70,000 people living with cancer
Almost 70,000 people are living with cancer in Northern Ireland, according to a new study.
Belfast has the highest concentration of cancer patients with 7,038 people battling strains of the illness.
The report by Queen's University and Macmillan Cancer Support also found that survival rates had risen by 3.5% over the past 20 years.
"This report lets us see that cancer is no longer a death sentence for everyone who receives a diagnosis. There are many people in Northern Ireland with cancer who live their normal lifespan," said Dr Anna Gavin, director of Queen's University's Northern Ireland cancer registry.
The study provides the first detailed picture of cancer prevalence, which is defined as the number of living people who have ever had a cancer diagnosis.
Between 2002 and 2010 the number of men living with cancer rose by 6.2% while for women the rate went up by 3.2%.
The cancer most people are living with is the rarely fatal non-melanoma skin cancer. Prostate cancer was the next most common among men (6,646) while 11,393 women are living after a breast cancer diagnosis.

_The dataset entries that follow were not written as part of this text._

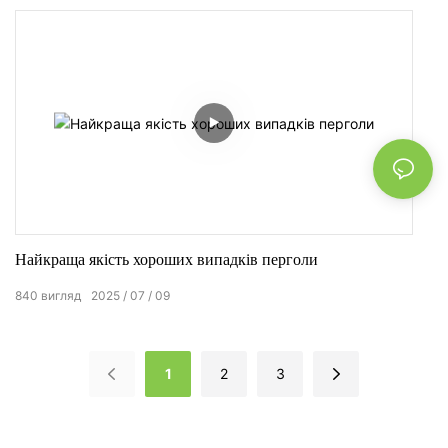
Найкраща якість хороших випадків перголи
840
вигляд
2025
07
09
1
2
3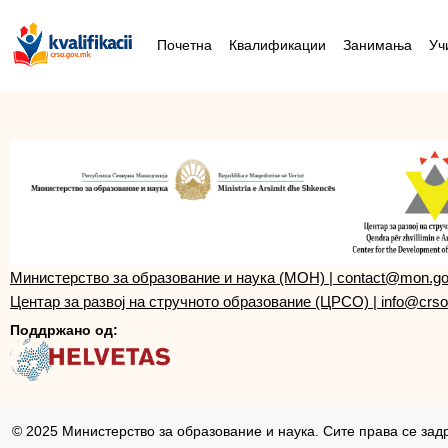
Почетна
Квалификации
Занимања
Уч
Министерство за образование и наука (МОН)
|
contact@mon.g
Центар за развој на стручното образование (ЦРСО)
|
info@crso
Поддржано од:
© 2025 Министерство за образование и наука. Сите права се зад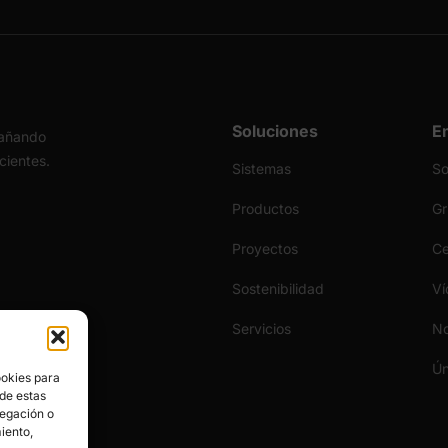
Soluciones
E
pañando
icientes.
Sistemas
S
Productos
Gr
Proyectos
Ce
Sostenibilidad
Ví
Servicios
No
Ún
ookies para
 de estas
vegación o
miento,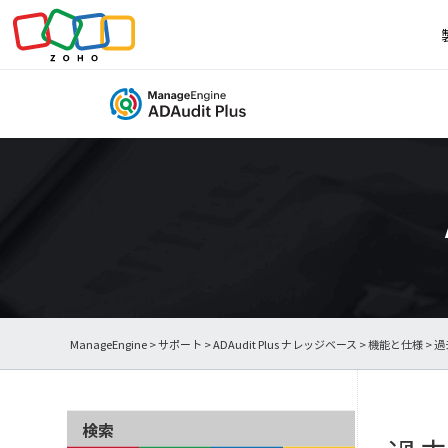
ManageEngine
>
サポート
>
ADAudit Plus ナレッジベース
>
機能と仕様
> 
検索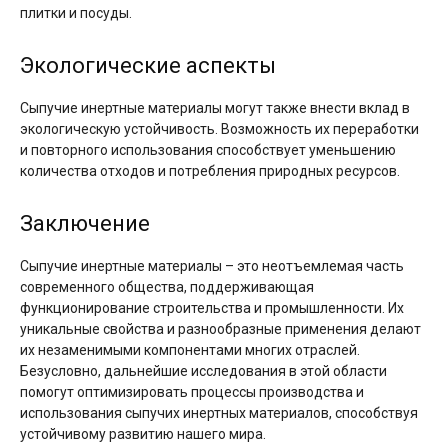
плитки и посуды.
Экологические аспекты
Сыпучие инертные материалы могут также внести вклад в
экологическую устойчивость. Возможность их переработки
и повторного использования способствует уменьшению
количества отходов и потребления природных ресурсов.
Заключение
Сыпучие инертные материалы – это неотъемлемая часть
современного общества, поддерживающая
функционирование строительства и промышленности. Их
уникальные свойства и разнообразные применения делают
их незаменимыми компонентами многих отраслей.
Безусловно, дальнейшие исследования в этой области
помогут оптимизировать процессы производства и
использования сыпучих инертных материалов, способствуя
устойчивому развитию нашего мира.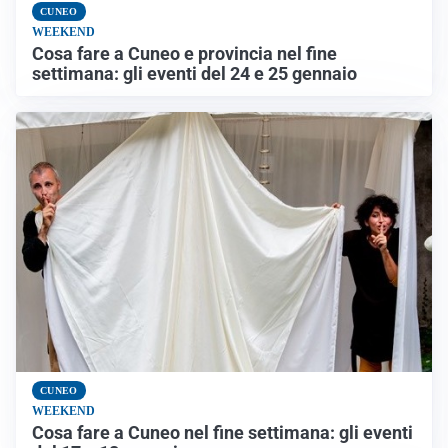
CUNEO
WEEKEND
Cosa fare a Cuneo e provincia nel fine
settimana: gli eventi del 24 e 25 gennaio
CUNEO
WEEKEND
Cosa fare a Cuneo nel fine settimana: gli eventi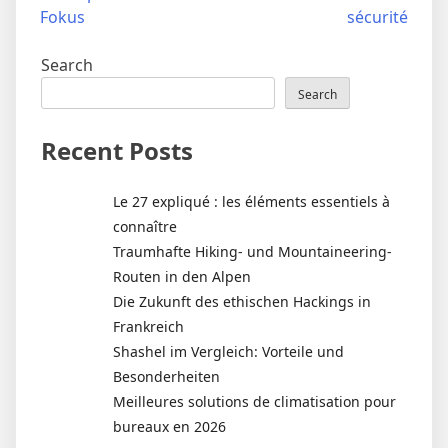
navigation
Fokus
sécurité
Search
Search
Recent Posts
Le 27 expliqué : les éléments essentiels à
connaître
Traumhafte Hiking- und Mountaineering-
Routen in den Alpen
Die Zukunft des ethischen Hackings in
Frankreich
Shashel im Vergleich: Vorteile und
Besonderheiten
Meilleures solutions de climatisation pour
bureaux en 2026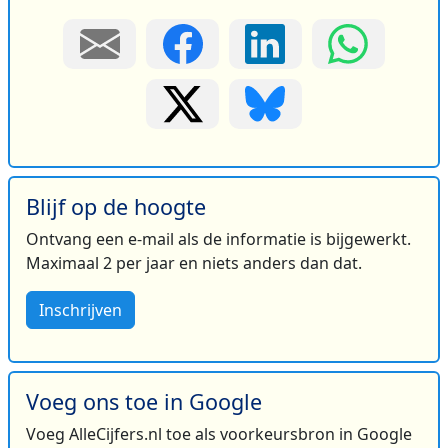
Blijf op de hoogte
Ontvang een e-mail als de informatie is bijgewerkt.
Maximaal 2 per jaar en niets anders dan dat.
Inschrijven
Voeg ons toe in Google
Voeg AlleCijfers.nl toe als voorkeursbron in Google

Increases in cancer prevalence can be attributed to several factors including an ageing population and higher levels of obesity. In addition, advances in treatment such as screening have helped more people to live longer. More women are also surviving cervical cancer - up from 550 in 2002 to 695 survivors in 2010.
Heather Monteverde, general manager of Macmillan Cancer Support, said: "Cancer remains a major public health issue in Northern Ireland but the cancer story is changing. It used to be the case that either people were cured of their cancer or they died, often very quickly. With the number of cancer survivors increasing, we now know that many people need more support after treatment to meet their ongoing needs and to live with cancer as a long-term illness."
Lung cancer was the most common cause of cancer death with an average of 887 people dying from the disease in each of the years from 2006 to 2010, out of a total of 1,030 cases diagnosed in each year.